Ebb and Flow : on power and loss, un titre d’exposition énigmatique traduit en français par Agitations : du pouvoir à la perte. Il serait aisé de croire au premier regard qu’il s’agit d’une mise en confrontation, l’exposition d’un paradoxe dont le pouvoir et la perte sont des composantes. Or, ces éléments aux dynamiques propres se rejoignent derrière un dénominateur commun, l’agitation que l’on peut préciser par le mouvement, l’action qui brise le tangible. Cette dualité est explorée tout au long de cette exposition composée de deux séries de travaux. Celle-ci est multiscalaire, s’illustrant d’un point de vue réflexif puis visuellement par les diverses compositions. Aussi, la dualité participe à un équilibre tout autant qu’il est un fil de compréhension pour saisir How to stop growing a rock par le duo d'artistes Laetitia Hakim et Tarek Haddad. Elle est perceptible également à travers Eulogy to my Roots d’Elias Nafaa par une opposition entre l’ancrage à la terre et ce qui virevolte. Bien que très différents, les deux séries de travaux dialoguent, s'entrecroisent, s’entrechoquent, se répondent mutuellement ; engendrant une discussion graduelle autour de la perte et du pouvoir qui tutoie l’universel par leur polysémie. Une invitation à converser avec soi-même ou les autres autour de la perte et du pouvoir jusqu’au 22 avril à la Galerie Tanit.

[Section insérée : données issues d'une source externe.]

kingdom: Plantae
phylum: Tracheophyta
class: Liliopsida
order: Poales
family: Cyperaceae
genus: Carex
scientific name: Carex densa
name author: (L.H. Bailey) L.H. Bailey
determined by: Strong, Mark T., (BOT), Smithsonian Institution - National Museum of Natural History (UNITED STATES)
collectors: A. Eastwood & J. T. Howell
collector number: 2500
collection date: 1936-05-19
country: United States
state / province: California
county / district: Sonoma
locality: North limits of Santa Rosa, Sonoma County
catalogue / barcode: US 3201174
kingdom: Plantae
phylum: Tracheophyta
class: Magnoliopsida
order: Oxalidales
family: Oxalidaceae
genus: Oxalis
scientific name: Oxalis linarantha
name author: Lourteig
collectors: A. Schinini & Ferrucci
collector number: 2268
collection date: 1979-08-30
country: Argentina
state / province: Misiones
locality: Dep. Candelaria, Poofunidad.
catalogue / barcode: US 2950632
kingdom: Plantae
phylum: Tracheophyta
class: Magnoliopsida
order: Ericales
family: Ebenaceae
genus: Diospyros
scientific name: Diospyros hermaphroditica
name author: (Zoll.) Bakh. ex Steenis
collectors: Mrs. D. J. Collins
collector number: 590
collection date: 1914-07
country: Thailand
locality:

Avant d’élaborer cette exposition commune, les artistes avaient présenté leurs travaux lors de l’exposition Togetherness en 2021, la première après l’explosion du port. Récemment, Naila Kettaneh, propriétaire de la Galerie Tanit, leur a proposé d’exposer ensemble, en leur laissant le libre-arbitre pour organiser l’espace comme ils l’entendent. Plutôt que de séparer strictement en deux la galerie, ils ont choisi de mêler leurs travaux par une scénographie précise réfléchie avec Marc Mouarkech, curateur de l’exposition. De cette scénographie ressort un dialogue, issu de conversations préalables, forgeant un itinéraire réflexif et artistique soigné, afin de rendre compréhensible une série de questionnements.
L’exposition débute par les créations du duo composé de Laetitia Hakim et de Tarek Haddad, naissant après la révolution de 2019. À l’origine photographes, ils ont entrepris un projet qui s’est composé au fur et à mesure de plusieurs médias artistiques. Au moment de la révolution, ils n’ont pas souhaité documenter les événements mais souhaitaient comprendre leur ressentis, ce qu’il se produisait dans les rues avec la complexité régnante. Tout a commencé par la volonté de rendre intelligible ces ressentis et de comprendre ce qui se passait. Les artistes l’ont conçu sous forme d’un jeu connu de tous : pierre, papier, ciseaux pour initier une réflexion sur l’équilibre : la pierre bat les ciseaux, les ciseaux battent le papier, le papier bat la pierre. Ils ont exploré ce schéma en supprimant un élément, les ciseaux. La relation entre la pierre et le papier est explorée tout au long des travaux, la paire de ciseaux représente in fine le changement, celle qui brise l’équilibre.
À la suite de ce premier chapitre, les travaux d’Elias Nafaa initient une réflexion sur la perte notamment à travers le deuil, la chute ainsi que les racines. Celui-ci a une démarche intimiste, à l'origine de ses bois gravés, des événements personnels : des incendies qui ravagent une réserve naturelle dont fait partie son village natal, puis peu après le décès de son grand-père. Il questionne les points d’ancrage par un travail séquentiel où réside le protagoniste, grandissant au long de la série. Ce protagoniste est illustré à travers plusieurs milieux au sein de triptyques et parfois isolé de son cadre. Elias durant cette procession pose implicitement la question suivante : peut-on se détacher de ses points d’ancrages ? Peut-on se détacher de ses racines, de ses bagages ? Une nouvelle fois, par ses questionnements l’on touche une conscience collective et ses interrogations.
Si le duo à une approche expérimentale, presque scientifique, comme Laetitia Hakim l’évoque relevant du “clinique”, Elias travaille avec les mêmes éléments, du bois de cèdre gravé et peint en blanc qui se décline tout au long de la procession et permet d’isoler et de se fondre dans le récit. La fin de l’exposition n’implique pas la fin de la conversation, les artistes invitent aux questionnements. L’entrecroisement de ces travaux permet d’illustrer sous plusieurs formes ces questionnements, en n’omettant pas l’essence commune aux réflexions abordées.